■ **Passage to read**:
>>>>

The IMpower150 trial [NCT02366143] was a large study that enrolled 1202 patients with stage IV recurrent or metastatic nonsquamous NSCLC. [They were] chemotherapy naive, with tumor tissue available for biomarker testing and with any PD-L1 IHC [immunohistochemistry] status. They were stratified by sex, PD-L1 IHC expression, and liver metastases.^6,7

The study had 3 arms [randomized 1:1:1]. Arm B was atezolizumab plus carboplatin plus paclitaxel plus bevacizumab for 4 or 6 cycles, followed by atezolizumab plus bevacizumab for maintenance therapy. Arm C was carboplatin plus paclitaxel plus bevacizumab for 4 or 6 cycles followed by maintenance with bevacizumab. Patients were treated until PD or unacceptable toxicities. [No crossover was permitted.]^6,7

The mOS for arm B vs arm C was 19.2 months compared with 14.7 months [HR, 0.78; 95% CI, 0.64-0.96; P = .02]. At 12 months, the OS rate was 67.3% in arm B vs 60.6% in arm C, and 43.4% compared with 33.7% at 24 months. This was a statistically significant and meaningful OS of arm B compared with arm C.^6.7

How did patients do in the trial of ipilimumab/nivolumab?

<<<<

■ **Raw data**:
>>>>

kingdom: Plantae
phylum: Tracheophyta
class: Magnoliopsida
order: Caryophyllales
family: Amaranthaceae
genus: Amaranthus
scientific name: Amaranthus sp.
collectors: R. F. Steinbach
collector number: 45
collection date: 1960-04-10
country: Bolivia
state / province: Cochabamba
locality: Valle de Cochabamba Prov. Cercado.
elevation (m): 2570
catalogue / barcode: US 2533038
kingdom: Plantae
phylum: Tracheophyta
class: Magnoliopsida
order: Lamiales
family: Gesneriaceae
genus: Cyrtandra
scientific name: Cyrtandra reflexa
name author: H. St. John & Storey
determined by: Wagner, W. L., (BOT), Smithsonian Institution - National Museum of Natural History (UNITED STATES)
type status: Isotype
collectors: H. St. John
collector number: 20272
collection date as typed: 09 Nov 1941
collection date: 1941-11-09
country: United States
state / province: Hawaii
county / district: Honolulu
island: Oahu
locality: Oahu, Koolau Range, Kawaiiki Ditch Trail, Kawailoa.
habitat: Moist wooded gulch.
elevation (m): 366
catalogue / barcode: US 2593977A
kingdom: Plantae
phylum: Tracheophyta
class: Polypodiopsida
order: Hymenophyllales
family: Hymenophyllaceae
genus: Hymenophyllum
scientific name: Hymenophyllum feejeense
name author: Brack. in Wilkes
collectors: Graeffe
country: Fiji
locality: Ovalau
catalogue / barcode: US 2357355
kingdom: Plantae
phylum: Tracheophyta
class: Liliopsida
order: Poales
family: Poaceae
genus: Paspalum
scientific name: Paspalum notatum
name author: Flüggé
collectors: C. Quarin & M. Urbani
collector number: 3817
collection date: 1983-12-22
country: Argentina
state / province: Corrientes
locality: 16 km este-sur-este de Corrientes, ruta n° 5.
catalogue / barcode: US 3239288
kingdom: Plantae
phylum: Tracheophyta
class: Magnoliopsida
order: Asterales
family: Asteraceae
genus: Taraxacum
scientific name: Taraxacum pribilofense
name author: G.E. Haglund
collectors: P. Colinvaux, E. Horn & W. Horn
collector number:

<<<<

Could you write what comes next in the passage on the IMpower150 lung cancer trial, starting after its final sentence?

The CheckMate 227 [NCT02477826] study enrolled patients with stage IV or recurrent NSCLC who had no prior systemic chemotherapy, no known sensitizing EGFR or ALK alterations, and an ECOG performance status of 0 or 1. They enrolled 1189 patients with a PD-L1 expression greater than or equal to 1% and 550 patients who had a PD-L1 expression less than 1%. Patients with positive PD-L1 expression were randomized 1:1:1 into 3 arms. In 2 arms, ipilimumab plus nivolumab or nivolumab alone were given. Ipilimumab was given at 1 mg/kg every 6 weeks and nivolumab at 3 mg/kg every 2 weeks. These arms both had 396 patients. The third arm, which used histology-based chemotherapy, had 397 patients. Patients with negative PD-L1 expression were also randomized 1:1:1. One arm with 187 patients [received] ipilimumab plus nivolumab. The histology-based chemotherapy arm had 186 patients, and the nivolumab plus histology-based chemotherapy arm had 177 patients. This was a complex trial design. Patients with positive PD-L1 expression and TMB greater than or equal to 10 mutations per megabase [received a] coprimary analysis. The OS in the PD-L1 selected populations was a coprimary end point.⁸

In the group with positive PD-L1 expression, the OS rate for the ipilimumab plus nivolumab arm compared with the histology-based chemotherapy arm was 63% vs 56% at 1 year, 40% vs 33% at 2 years, and 33% vs 22% at 3 years. The HR for PFS at 30 months was 0.79 [97.72% CI, 0.65-0.96].^9,10

Additional exploratory subgroup analyses showed [a survival benefit of nivolumab plus ipilimumab]. The group with a PD-L1 TPS of 1% to 49% had an HR of 0.94 [95% CI, 0.75-1.18], and those with a PD-L1 TPS greater than or equal to 50% had an HR of 0.70 [95% CI, 0.55-0.90].⁹

Grade 3 and 4 adverse events [AEs] were very similar for the chemotherapy and the immunotherapy arms. All grade 3 or 4 AEs were 32.8% in the immunotherapy arm vs 36% in the chemotherapy arm. As expected, there were diarrhea and other immune toxicities in the immunotherapy arm and chemotherapy-specific toxicities in the chemotherapy arm.9

Please describe the CheckMate 9LA trial for patients with NSCLC.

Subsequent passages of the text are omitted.